> Extracted material:
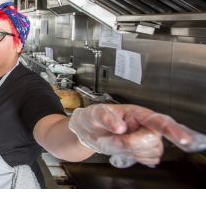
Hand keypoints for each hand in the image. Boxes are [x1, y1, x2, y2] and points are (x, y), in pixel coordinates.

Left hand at [68, 104, 205, 167]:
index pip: (157, 120)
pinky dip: (136, 157)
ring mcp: (145, 137)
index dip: (171, 130)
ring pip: (152, 151)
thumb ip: (106, 118)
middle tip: (114, 140)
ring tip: (117, 143)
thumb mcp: (94, 114)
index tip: (183, 139)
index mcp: (135, 112)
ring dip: (134, 151)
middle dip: (133, 144)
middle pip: (154, 140)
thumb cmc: (92, 118)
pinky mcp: (143, 149)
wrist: (88, 131)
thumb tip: (120, 126)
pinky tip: (125, 150)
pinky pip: (149, 158)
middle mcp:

> Task instructions:
Before copying, set the pictures aside; then give the records again exactly.

> Expected answer:
Hand keypoints for each hand in the image. Boxes are [x1, y1, x2, y2] and points are (x, y), in pixel coordinates.

Left hand at [68, 104, 205, 167]:
index pip: (157, 120)
pinky dip: (136, 157)
ring mcp: (145, 137)
index dip: (171, 130)
ring pip: (152, 151)
thumb ip: (106, 118)
middle tip: (114, 140)
ring tip: (117, 143)
thumb mcp: (94, 114)
index tip: (183, 139)
index mcp: (135, 112)
ring dip: (134, 151)
middle dip: (133, 144)
middle pip: (154, 140)
thumb cmc: (92, 118)
pinky mcp: (143, 149)
wrist: (88, 131)
thumb tip: (120, 126)
pinky tip: (125, 150)
pinky pip: (149, 158)
middle mcp:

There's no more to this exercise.